Thursday, January 28, 2010


Chris Matthews is justifiably being attacked from the left, right, and center for saying this about President Obama last night on MSNBC -- in response to a question about bank taxes, for Pete's sake:

"I was trying to think about who he was tonight. It's interesting: he is post-racial, by all appearances. I forgot he was black tonight for an hour. You know, he's gone a long way to become a leader of this country, and passed so much history, in just a year or two. I mean, it's something we don't even think about. I was watching, I said, wait a minute, he's an African-American guy in front of a bunch of other white people. And here he is president of the United States and we've completely forgotten that tonight -- completely forgotten it. I think it was in the scope of his discussion. It was so broad-ranging, so in tune with so many problems, of aspects, and aspects of American life that you don't think in terms of the old tribalism, the old ethnicity. It was astounding in that regard. A very subtle fact. It's so hard to talk about. Maybe I shouldn't talk about it, but I am. I thought it was profound that way."

This is appalling, obviously -- but I think I more or less understand how he's thinking.

Matthews is a would-be anti-racist of his generation -- he was born in 1945 -- whose mind was quite effectively colonized by racism.

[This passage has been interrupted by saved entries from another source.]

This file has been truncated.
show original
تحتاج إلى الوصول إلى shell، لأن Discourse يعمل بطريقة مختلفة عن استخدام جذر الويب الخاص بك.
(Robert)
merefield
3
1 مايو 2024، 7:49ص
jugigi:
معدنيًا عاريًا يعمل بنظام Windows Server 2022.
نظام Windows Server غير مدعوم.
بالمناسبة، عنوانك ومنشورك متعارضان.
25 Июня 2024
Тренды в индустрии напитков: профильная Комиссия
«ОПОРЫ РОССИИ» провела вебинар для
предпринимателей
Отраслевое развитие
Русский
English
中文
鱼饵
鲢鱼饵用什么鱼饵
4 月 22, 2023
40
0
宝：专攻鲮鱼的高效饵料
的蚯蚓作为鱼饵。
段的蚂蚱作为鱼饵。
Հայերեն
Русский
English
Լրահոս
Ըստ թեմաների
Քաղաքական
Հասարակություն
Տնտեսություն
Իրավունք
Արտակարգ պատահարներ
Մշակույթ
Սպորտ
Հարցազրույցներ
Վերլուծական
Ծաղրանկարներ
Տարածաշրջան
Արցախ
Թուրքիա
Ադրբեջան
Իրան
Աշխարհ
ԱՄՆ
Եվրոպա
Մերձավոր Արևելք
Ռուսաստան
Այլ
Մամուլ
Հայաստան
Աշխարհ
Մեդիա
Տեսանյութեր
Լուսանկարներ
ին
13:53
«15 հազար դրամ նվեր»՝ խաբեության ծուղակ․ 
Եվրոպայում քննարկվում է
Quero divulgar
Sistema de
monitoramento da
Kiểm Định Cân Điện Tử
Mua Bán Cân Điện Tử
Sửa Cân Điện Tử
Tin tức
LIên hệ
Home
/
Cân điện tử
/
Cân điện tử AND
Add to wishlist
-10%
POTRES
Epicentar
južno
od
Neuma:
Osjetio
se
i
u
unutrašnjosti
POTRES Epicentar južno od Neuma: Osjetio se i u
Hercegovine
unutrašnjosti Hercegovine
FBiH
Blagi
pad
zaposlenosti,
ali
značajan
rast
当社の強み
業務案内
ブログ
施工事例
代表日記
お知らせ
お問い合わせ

The racists of his formative years believed that blacks sure didn't seem capable of many of the achievements of whites. For Matthews (and, I think, some others of his peer group), being anti-racist means accepting that premise about appearances -- but spending a great deal of time looking for evidence that disproves it, and gasping with amazement every time such evidence is spotted (and, needless to say, feeling very self-satisfied after spotting and pointing out such evidence).

That might have been (barely) justifiable in the early 1960s. It might have actually worked as some sort of corrective to the predominant thinking of the era. But Matthews has had decades to shift his thinking. And he's still stuck in his time warp.